The Government has already taken a number of important steps in this area, including strengthening the law on crimes such as stalking, forced marriage and female genital mutilation, but there is more to do. There were many responses to the survey in December, shining a sobering light on the prevalence of gender-based violence in our society. But this information is also absolutely invaluable in shaping the most effective policy to fight the scourge of Violence Against Women and Girls.
On Friday 12 March, in the wake of the outpouring of grief caused by the tragedy of Sarah Everard, the Home Secretary reopened that survey. As of 11 am 15 March, the Home Office had received 78,000 responses since 6 pm on Friday 123 March. That is completely unprecedented, and considerably more than the 18,000 responses received over the entire 10-week period when the survey was previously open. The Government are listening to women and girls up and down the country, and their views will help to shape a new strategy on tackling violence against women and girls, which the Government will bring forward to the House of Commons later this year.
To contribute to the Government’s call for evidence, which has been reopened to reflect the recent public discussion about Violence Against Women and Girls to provide an additional opportunity to feed into the consultation, please visit: https://www.gov.uk/government/consultations/violence-against-women-and-girls-vawg-call-for-evidence. This consultation closes at 11:45pm on 26 March 2021.
Criminal Justice Taskforce
Last night (15 March), the Prime Minister chaired the Criminal Justice Taskforce setting out the immediate steps the Government are taking to provide further reassurance for women and girls – taking action to ensure they feel safe on our streets.

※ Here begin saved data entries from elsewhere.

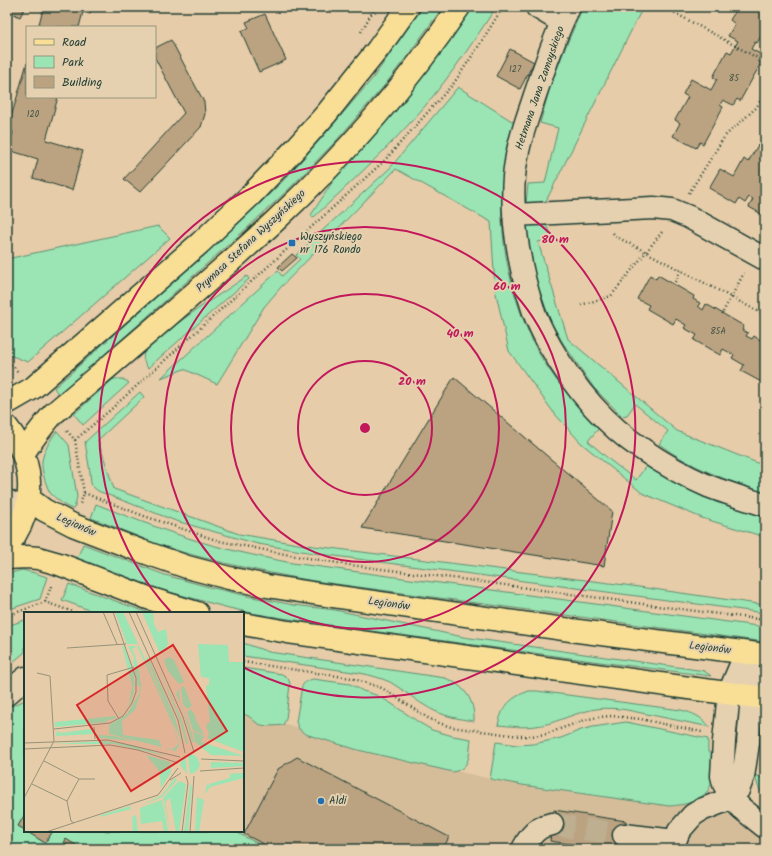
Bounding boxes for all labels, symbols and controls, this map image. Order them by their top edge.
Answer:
street label: Hetmana Jana Zamoyskiego [510,24,570,152]
legend [26,26,156,98]
text: Road [62,33,87,52]
text: Park [62,53,84,72]
house number: 127 [509,62,522,77]
house number: 85 [729,71,740,86]
text: Building [62,73,102,92]
house number: 120 [27,107,40,122]
street label: Prymasa Stefana Wyszyńskiego [192,185,310,297]
place label: Wyszyńskiego nr 176 Rondo [300,228,362,259]
text: 80 m [541,230,569,249]
marker: Wyszyńskiego nr 176 Rondo [287,238,297,248]
text: 60 m [493,277,521,296]
text: 40 m [446,324,474,343]
house number: 85A [710,324,726,339]
text: 20 m [398,372,426,391]
centre of rings [358,421,372,435]
street label: Legionów [53,508,99,542]
street label: Legionów [367,592,412,616]
inset map [24,612,244,832]
street label: Legionów [688,637,733,660]
place label: Aldi [329,792,347,810]
marker: Aldi [316,796,326,806]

Alongside bringing in landmark legislation to toughen up sentences and putting more police on the streets, the Government are taking immediate steps to ensure women have the protections they need to feel safe again. These new measures include doubling the investment in our Safer Streets fund to £45m in order to provide better lighting and the greater use of CCTV in parks – protecting women and making sure they feel safe walking through our towns and cities.

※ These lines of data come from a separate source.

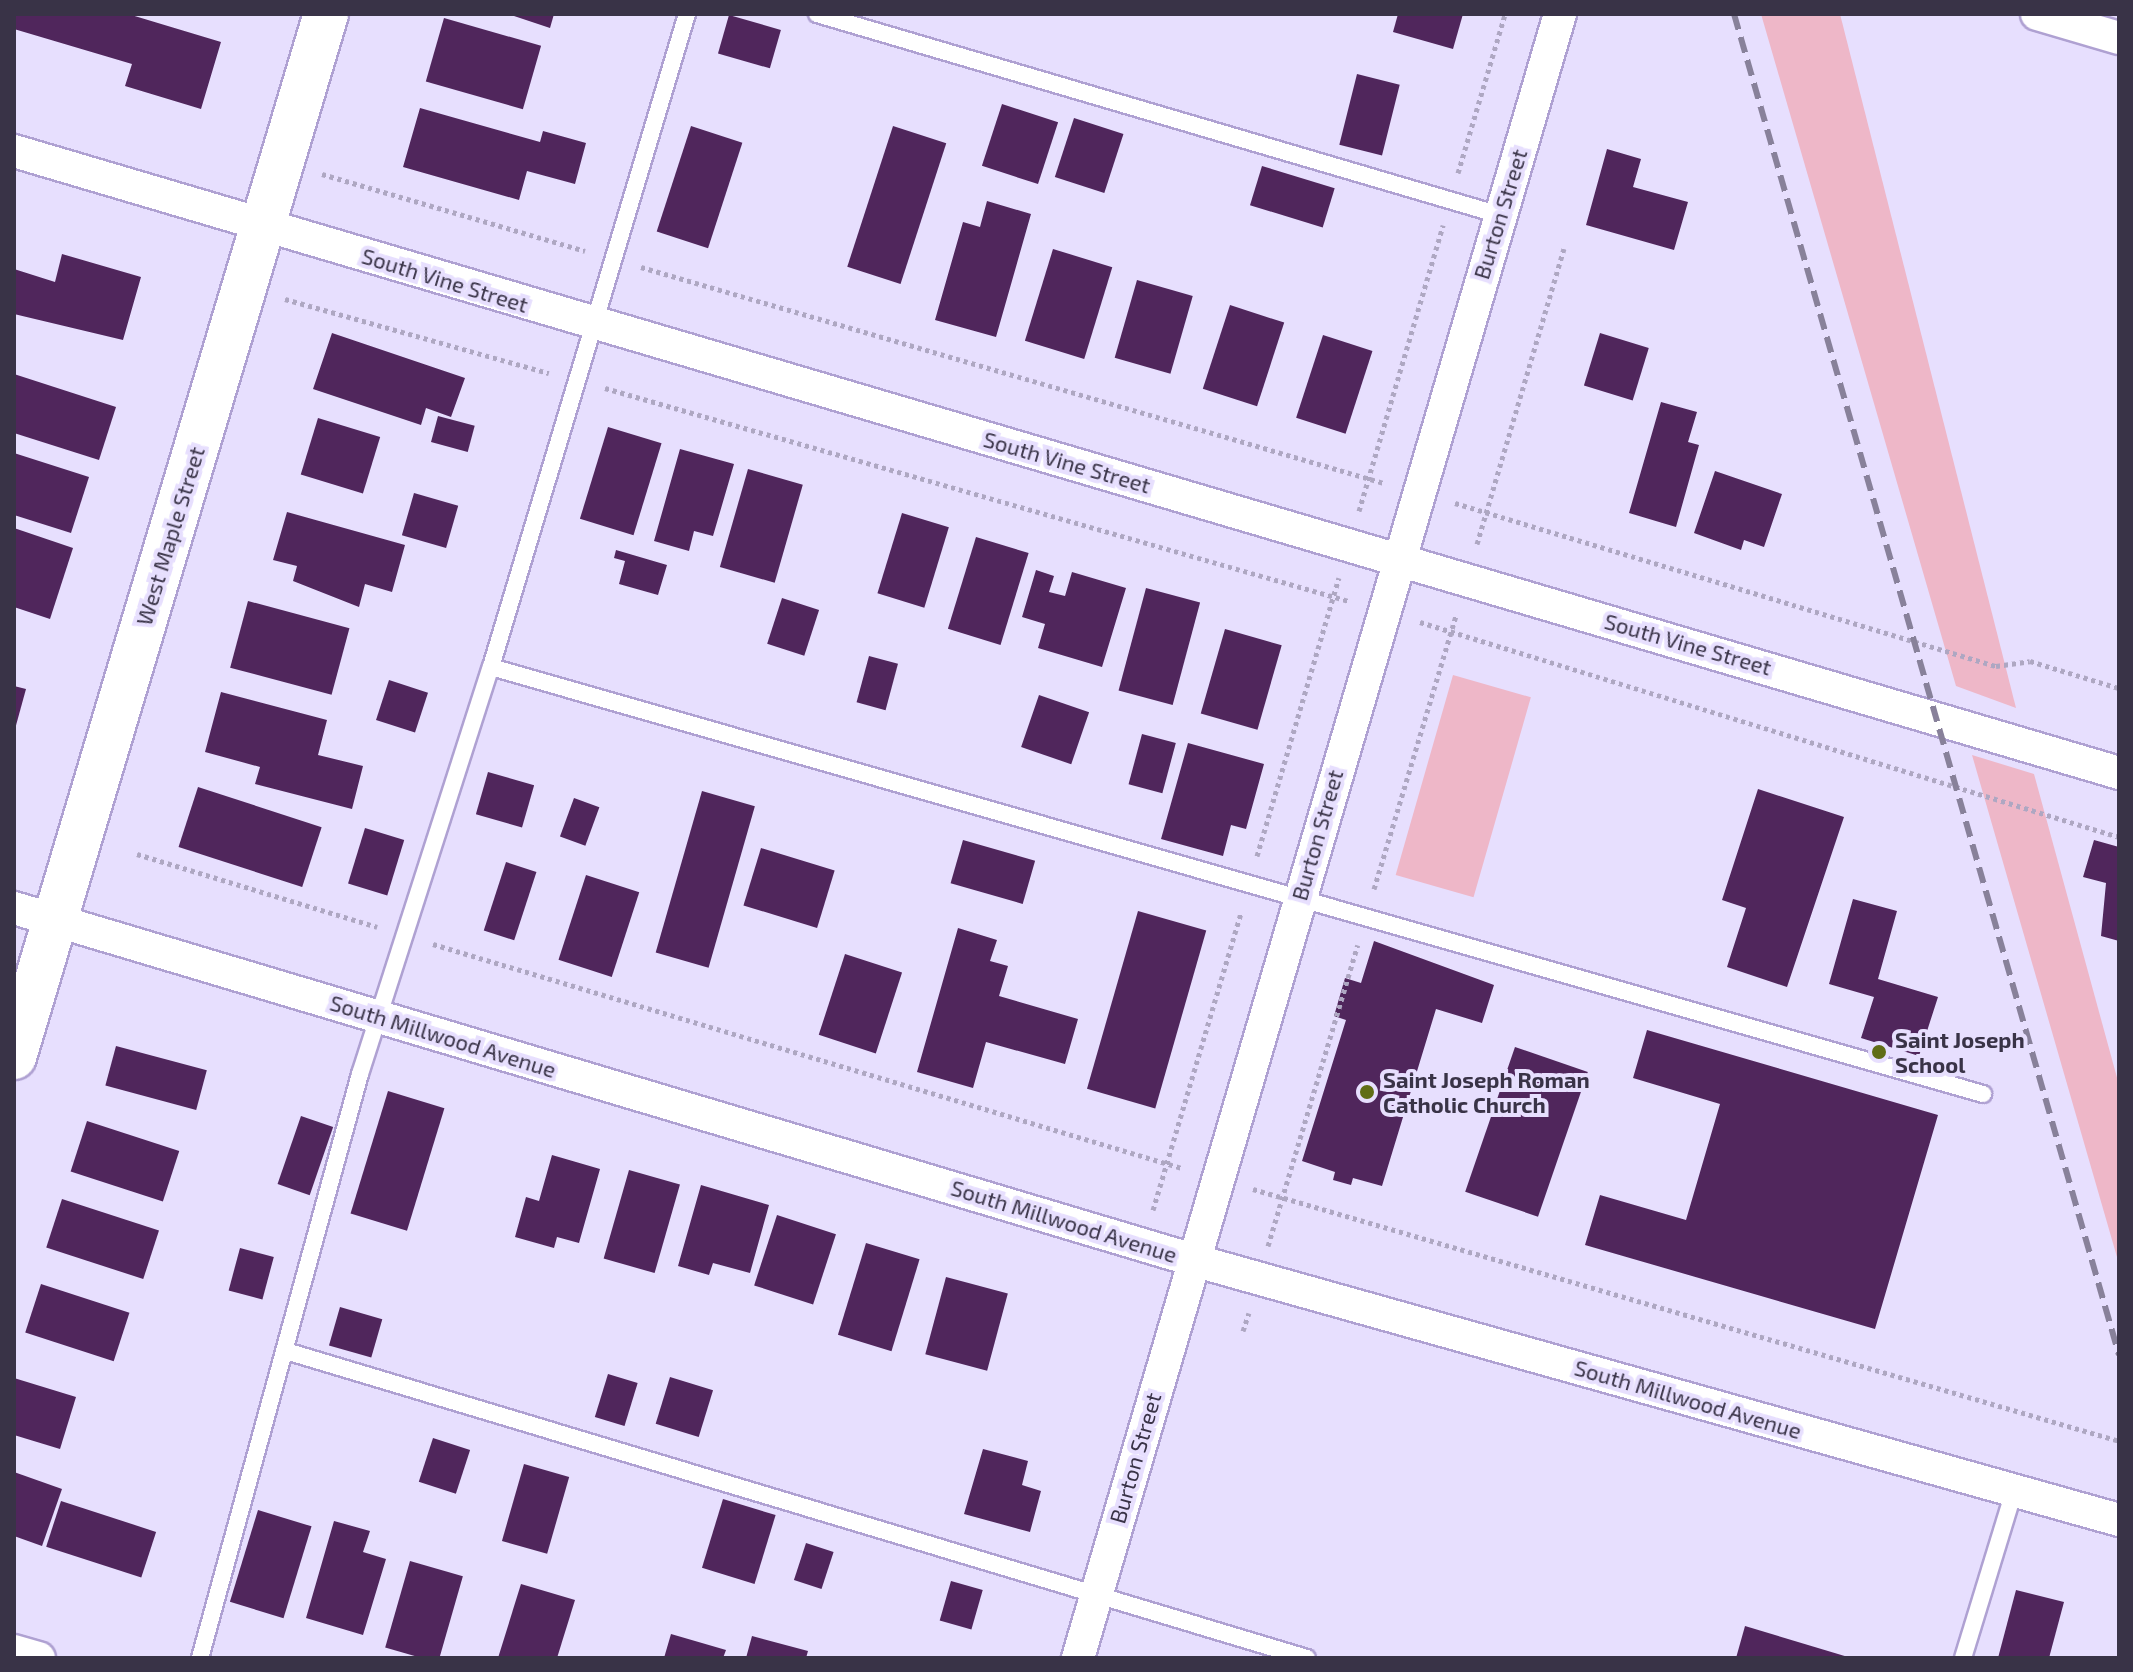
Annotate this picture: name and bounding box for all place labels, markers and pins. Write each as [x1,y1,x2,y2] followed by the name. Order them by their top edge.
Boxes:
[1895,1026,2025,1078] place label: Saint Joseph School
[1870,1043,1888,1061] marker: Saint Joseph School
[1383,1066,1590,1118] place label: Saint Joseph Roman Catholic Church
[1358,1083,1376,1101] marker: Saint Joseph Roman Catholic Church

The Government are also committed to work with police forces and Police and Crime Commissioners to ensure these target areas of potential concern for women and girls and are now more focussed on preventing sexual violence. This could include targeting parks and alleyways, and routes from bars, restaurants and nightclubs as we see a return to the night-time economy, in line with the lifting of coronavirus restrictions.
To further support this, and help women feel safer in the night-time economy as we build back from the pandemic, the Government will also roll-out pilots of ‘Project Vigilant’ across the country. This is an internationally award winning-approach taken by Thames Valley Police where both uniformed and plain clothes officers identify predatory and suspicious offenders in the night time economy. This can involve officers attending areas around clubs and bars undercover to better ensure women are safe in these locations, and increased patrols as people leave at closing time.
Safeguarding Minister Victoria Atkins will continue to lead on this work, alongside the Home Secretary and Women and Equalities Minister Liz Truss. The Policing Minister Kit Malthouse will also hold a summit in the coming weeks with police and industry representatives from the night-time economy on preparations to protect women as pandemic restrictions lift.
Further steps agreed in the meeting include plans to consult on the Government’s intended Victims Law this Summer and £11million in funding to provide for more Independent Sexual Violence Advisors (ISVAs) to support victims through the criminal justice process.